Kevin Durant’s playoff heroics weren’t enough to get the Nets past the eventual NBA champion Milwaukee Bucks this past season.

Durant tested positive for COVID-19 twice and missed more than a month of the season with a hamstring injury before carrying most of the load in the playoffs.

Harden also felt a twinge in his hamstring that cost him 18 regular-season games and forced him to hobble around on one leg during Brooklyn’s postseason run.

Irving rolled an ankle in Game 4 in Milwaukee and never saw the hardwood again.

Add the loss of Spencer Dinwiddie in December due to a season-ending knee injury and LaMarcus Aldridge’s retirement after he learned of a heart issue, and the Nets were shorthanded and unable to overcome NBA Finals MVP Giannis Antetokounmpo and the Bucks.

“I think it’s just a credit to the players,” Milwaukee head coach Mike Budenholzer said after watching Antetokounmpo score 50 points and rip down 14 rebounds in Tuesday’s clinching Game 6 victory.

“We’ve been pushing,” he added. “We’ve been trying to get better. The players embrace everything. They’re amazingly coachable. They take it, soak it in and make the best of it.”

Brooklyn didn’t use its injuries as an excuse after outspending every other NBA team and promising a title from the moment Durant and Irving arrived here in the summer of 2019.

It hasn’t happened yet and it might not while the Big Three inhabits Downtown’s Barclays Center.

However, Las Vegas oddsmakers firmly believe that, at the very least, the Nets will be widely regarded as the top team in the East when next season kicks off and are also expected to reach the Finals for the first time since 2003.

Judging by previous history, the preseason betting favorite has won four of the previous six NBA championships, a run that does not include the title the Bucks ripped out of the Nets’ grasp when Durant’s bid for a second game-tying shot missed everything and bounded out of play in Game 7.

“We got good looks there in overtime. We just didn’t knock them down,” Durant said of the hard-to-swallow 115-111 defeat.

“Respect to the Milwaukee Bucks in how they prepare, how they challenged us all series and made adjustments all series. We’ve got nothing but respect for that ballclub.”

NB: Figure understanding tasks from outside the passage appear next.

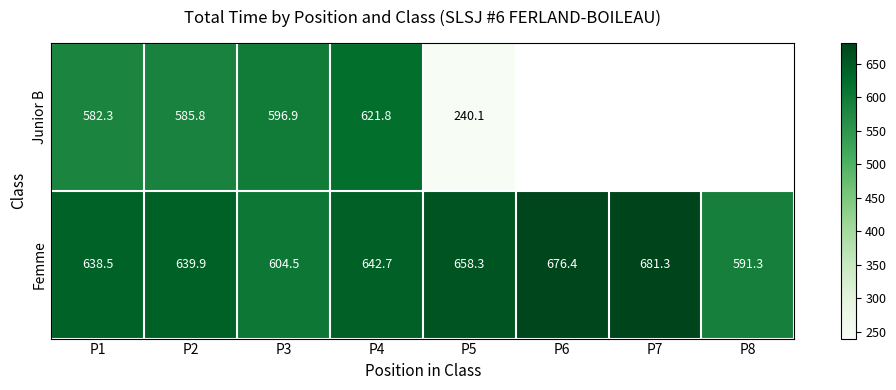

True or false: Junior B has a value of 582.3 at P1.

True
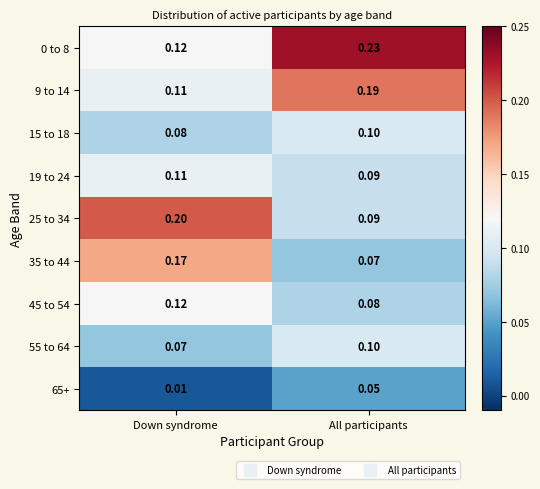

At which label is 45 to 54 closest to 0?

All participants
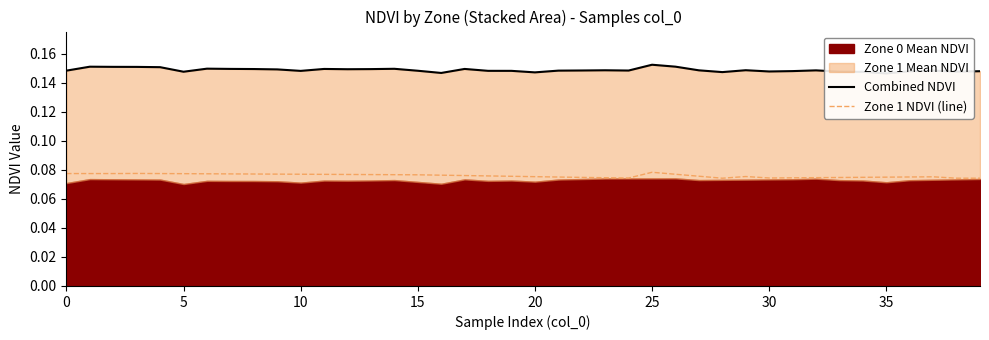

At how many categories does at least one series exceed 0?

40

Apparently, the oddsmakers don’t.

The Bucks are ranked third in the preseason betting lines after the Los Angeles Lakers and the Nets.

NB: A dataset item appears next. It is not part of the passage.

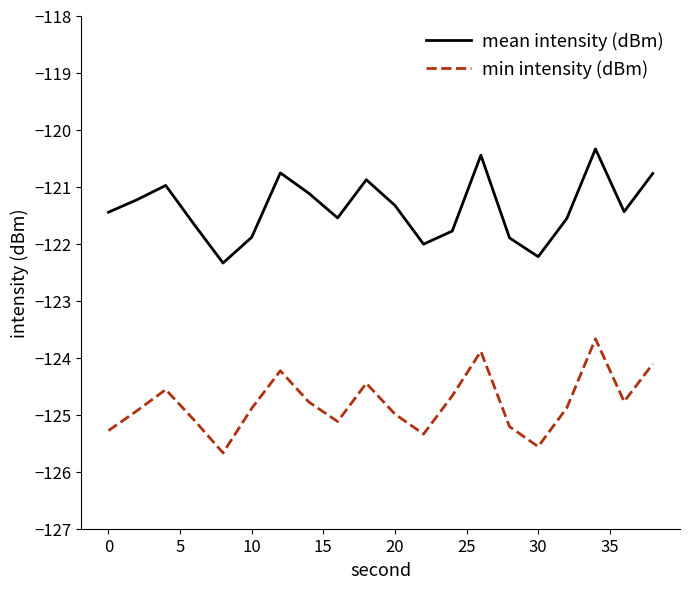

What is the minimum value shown in the chart?

-125.7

But as this season proved beyond a reasonable doubt, these games aren’t played on paper, nor are they beholden to the opinions of betting experts, who are more interested in getting money wagered on both sides rather than actually predicting who might win it all in 2021-22.

Nets head coach Steve Nash admitted that his team was hurt deeply by last month’s Game 7 loss to Milwaukee at Downtown’s Barclays Center.

As for the Nets, they can use this season’s heartbreak as motivation for next year, but they also can’t forget how close they came to getting past the eventual champs at Barclays Center on June 19.

“They know they could have won the series,” Nets head coach Steve Nash admitted.

“They also do realize deep down that they gave it everything they had. It’s not total…It hurts. It hurts bad. It hurts all of us. I hurt so much for these guys. But they also realize they gave it everything they had.”

They’ll have to give a bit more and stay a little healthier if they hope to shut down Flatbush Avenue next summer for a championship parade.